CHEERS TO KEITH KLEINMAN
Deserving pats-on-the-back for organising Friday’s event, besides going to Melbourne-based Nantha Kumar, must be showered on Keith Kleinman, Arul Subramaniam, M. Neethianathan, Gerard de Cruz and M. Jeevanathan, among others.
1973 SEAP Games vice-captain Arul Subramaniam best summed up the extraordinary Friday evening: “It’s like a dream to see close to 60 hockey heroes. They truly symbolise ‘Hockey Buddies’. Greying but still looking very good, Minds are still sharp as ever and the partying mood was just infectious.
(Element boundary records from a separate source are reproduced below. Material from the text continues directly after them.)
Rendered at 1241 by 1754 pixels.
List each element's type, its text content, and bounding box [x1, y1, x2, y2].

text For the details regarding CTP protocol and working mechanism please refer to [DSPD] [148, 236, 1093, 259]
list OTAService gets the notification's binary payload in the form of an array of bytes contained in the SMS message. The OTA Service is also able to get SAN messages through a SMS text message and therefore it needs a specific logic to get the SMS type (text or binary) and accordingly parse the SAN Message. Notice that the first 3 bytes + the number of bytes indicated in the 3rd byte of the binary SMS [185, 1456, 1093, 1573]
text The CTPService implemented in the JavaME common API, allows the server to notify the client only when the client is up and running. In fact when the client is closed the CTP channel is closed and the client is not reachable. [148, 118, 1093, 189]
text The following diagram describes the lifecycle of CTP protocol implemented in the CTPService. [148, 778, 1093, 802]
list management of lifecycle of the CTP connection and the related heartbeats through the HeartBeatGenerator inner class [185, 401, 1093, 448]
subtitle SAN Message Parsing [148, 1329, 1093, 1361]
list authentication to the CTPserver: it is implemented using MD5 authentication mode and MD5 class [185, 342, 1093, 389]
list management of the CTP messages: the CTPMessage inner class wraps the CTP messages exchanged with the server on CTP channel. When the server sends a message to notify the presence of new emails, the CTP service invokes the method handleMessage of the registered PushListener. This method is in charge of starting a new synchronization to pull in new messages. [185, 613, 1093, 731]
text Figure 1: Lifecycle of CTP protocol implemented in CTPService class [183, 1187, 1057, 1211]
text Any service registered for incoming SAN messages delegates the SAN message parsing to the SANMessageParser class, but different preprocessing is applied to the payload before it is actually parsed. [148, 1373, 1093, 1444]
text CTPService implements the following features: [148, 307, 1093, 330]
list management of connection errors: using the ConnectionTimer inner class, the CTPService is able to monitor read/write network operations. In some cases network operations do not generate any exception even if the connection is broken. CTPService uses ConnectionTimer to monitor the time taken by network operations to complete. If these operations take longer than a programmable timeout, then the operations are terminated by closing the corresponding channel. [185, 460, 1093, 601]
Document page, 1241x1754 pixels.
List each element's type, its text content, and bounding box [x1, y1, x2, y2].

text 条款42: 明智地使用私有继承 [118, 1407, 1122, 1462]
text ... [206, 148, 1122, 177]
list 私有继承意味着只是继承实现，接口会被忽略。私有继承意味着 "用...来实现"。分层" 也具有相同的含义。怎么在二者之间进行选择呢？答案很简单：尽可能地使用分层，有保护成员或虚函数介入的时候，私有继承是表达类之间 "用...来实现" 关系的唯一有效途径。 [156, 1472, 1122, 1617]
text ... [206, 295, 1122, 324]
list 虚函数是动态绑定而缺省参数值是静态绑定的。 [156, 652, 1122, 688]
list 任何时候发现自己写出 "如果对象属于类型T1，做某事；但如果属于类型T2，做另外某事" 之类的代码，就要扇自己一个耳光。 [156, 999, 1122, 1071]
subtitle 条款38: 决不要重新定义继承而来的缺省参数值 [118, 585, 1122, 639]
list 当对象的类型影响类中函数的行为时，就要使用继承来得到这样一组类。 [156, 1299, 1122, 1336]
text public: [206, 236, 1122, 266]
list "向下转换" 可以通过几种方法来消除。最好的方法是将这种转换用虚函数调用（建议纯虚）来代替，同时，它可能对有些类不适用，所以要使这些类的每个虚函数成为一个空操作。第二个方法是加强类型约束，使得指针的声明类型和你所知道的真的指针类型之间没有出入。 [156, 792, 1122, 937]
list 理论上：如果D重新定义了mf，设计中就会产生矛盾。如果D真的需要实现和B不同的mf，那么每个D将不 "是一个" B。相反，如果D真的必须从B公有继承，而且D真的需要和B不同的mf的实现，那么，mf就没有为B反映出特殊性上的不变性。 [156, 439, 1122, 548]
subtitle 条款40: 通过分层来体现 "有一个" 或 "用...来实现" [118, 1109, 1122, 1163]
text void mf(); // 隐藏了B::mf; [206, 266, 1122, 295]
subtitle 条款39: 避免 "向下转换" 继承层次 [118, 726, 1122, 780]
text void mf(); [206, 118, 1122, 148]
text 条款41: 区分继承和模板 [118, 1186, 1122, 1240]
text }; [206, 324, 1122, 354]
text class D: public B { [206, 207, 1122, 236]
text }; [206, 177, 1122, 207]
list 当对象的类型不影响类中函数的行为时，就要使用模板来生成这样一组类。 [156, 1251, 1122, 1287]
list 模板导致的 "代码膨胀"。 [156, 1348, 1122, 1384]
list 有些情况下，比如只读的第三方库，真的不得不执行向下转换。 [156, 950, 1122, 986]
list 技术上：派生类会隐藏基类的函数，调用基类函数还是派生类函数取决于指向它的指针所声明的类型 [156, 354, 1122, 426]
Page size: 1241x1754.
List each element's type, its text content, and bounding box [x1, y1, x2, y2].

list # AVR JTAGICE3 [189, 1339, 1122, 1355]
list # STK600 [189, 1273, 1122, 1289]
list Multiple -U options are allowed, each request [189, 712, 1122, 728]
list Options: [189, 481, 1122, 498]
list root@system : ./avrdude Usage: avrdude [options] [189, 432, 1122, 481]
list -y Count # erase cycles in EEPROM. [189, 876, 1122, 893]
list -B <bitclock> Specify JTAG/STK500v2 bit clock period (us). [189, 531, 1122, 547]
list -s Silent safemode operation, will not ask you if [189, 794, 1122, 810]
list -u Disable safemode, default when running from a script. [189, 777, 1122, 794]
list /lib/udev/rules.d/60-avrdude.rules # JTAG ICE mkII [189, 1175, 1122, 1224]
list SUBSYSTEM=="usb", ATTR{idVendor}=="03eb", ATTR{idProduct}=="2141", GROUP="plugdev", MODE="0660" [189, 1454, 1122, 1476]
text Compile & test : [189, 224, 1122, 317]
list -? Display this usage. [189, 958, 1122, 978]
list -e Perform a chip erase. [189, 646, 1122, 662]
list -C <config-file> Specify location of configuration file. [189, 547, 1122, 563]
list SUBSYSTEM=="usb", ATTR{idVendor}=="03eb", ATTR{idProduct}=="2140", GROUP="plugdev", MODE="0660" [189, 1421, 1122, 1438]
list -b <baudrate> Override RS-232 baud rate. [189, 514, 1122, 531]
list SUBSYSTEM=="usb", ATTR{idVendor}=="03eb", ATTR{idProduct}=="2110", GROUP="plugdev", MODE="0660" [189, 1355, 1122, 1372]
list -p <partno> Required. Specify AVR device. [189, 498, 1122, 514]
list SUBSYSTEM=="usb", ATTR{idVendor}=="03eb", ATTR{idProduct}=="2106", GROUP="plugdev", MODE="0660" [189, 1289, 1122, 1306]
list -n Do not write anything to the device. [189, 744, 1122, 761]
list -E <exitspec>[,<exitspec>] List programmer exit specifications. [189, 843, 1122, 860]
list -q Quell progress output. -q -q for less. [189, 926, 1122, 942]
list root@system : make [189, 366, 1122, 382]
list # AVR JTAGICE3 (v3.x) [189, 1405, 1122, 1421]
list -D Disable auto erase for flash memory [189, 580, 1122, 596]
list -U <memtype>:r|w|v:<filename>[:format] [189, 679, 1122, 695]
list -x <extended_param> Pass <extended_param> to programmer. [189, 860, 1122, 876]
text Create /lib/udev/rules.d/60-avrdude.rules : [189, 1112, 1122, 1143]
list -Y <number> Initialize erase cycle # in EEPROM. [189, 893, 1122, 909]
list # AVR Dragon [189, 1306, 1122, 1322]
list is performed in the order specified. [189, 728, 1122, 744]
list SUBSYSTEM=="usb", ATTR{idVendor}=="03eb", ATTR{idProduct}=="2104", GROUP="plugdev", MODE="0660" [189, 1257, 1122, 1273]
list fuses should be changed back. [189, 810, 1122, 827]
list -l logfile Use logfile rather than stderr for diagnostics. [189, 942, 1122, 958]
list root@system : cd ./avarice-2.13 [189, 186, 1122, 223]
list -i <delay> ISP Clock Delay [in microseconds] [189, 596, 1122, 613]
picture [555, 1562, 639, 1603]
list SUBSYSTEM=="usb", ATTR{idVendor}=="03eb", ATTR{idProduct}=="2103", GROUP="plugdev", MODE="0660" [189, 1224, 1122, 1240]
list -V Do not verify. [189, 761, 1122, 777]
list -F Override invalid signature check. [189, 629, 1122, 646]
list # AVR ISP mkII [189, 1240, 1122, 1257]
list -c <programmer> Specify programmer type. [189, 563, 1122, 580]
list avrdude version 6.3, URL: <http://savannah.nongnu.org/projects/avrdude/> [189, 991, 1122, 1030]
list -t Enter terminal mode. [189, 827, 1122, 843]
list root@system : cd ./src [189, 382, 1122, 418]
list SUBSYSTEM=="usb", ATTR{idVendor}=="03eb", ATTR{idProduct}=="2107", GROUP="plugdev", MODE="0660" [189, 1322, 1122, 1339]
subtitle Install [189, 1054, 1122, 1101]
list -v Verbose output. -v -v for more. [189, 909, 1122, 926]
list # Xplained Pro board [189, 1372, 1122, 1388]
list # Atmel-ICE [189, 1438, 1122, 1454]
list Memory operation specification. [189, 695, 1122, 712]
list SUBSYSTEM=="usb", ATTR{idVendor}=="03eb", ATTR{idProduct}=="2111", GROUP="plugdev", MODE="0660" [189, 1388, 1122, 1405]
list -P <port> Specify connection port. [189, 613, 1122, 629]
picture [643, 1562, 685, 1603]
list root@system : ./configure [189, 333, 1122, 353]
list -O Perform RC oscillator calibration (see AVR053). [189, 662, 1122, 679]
Yes, we now look forward to the sixth anniversary next year…and more, more to come.”
Biggest cheers surely must go to Keith Kleinman (also from the 1973 SEAP Games squad and also a St Joseph’s Institution stalwart) who single-handedly compiled a nostalgic four-minute clip to remind of one of sports’ distinct values – the importance of being the “best of friends”.
Yes, the 60-odd former hockey stalwarts who turned up on Friday at IA deserve more than gold medals.
They’re icons in their own rights and never forgot what hockey made them to be today, as heroes of buddyship.
And their annual reunion is, in essence, a global rarity as few former stalwarts, anywhere in the world, congregate every 12 months to celebrate their life-long friendships.
The spirit of ‘Hockey Buddies’ will live on for many more years to come especially in the three words that symbolise their exemplary bondship: Friendship. Fellowship. Fun. – SURESH NAIR
- Suresh Nair, a Singapore-based journalist. is also part of the ‘Hockey Buddies’ and played in the early 1980s for perennial Singapore Hockey Federation (SHF) champions Singapore Recreation Club.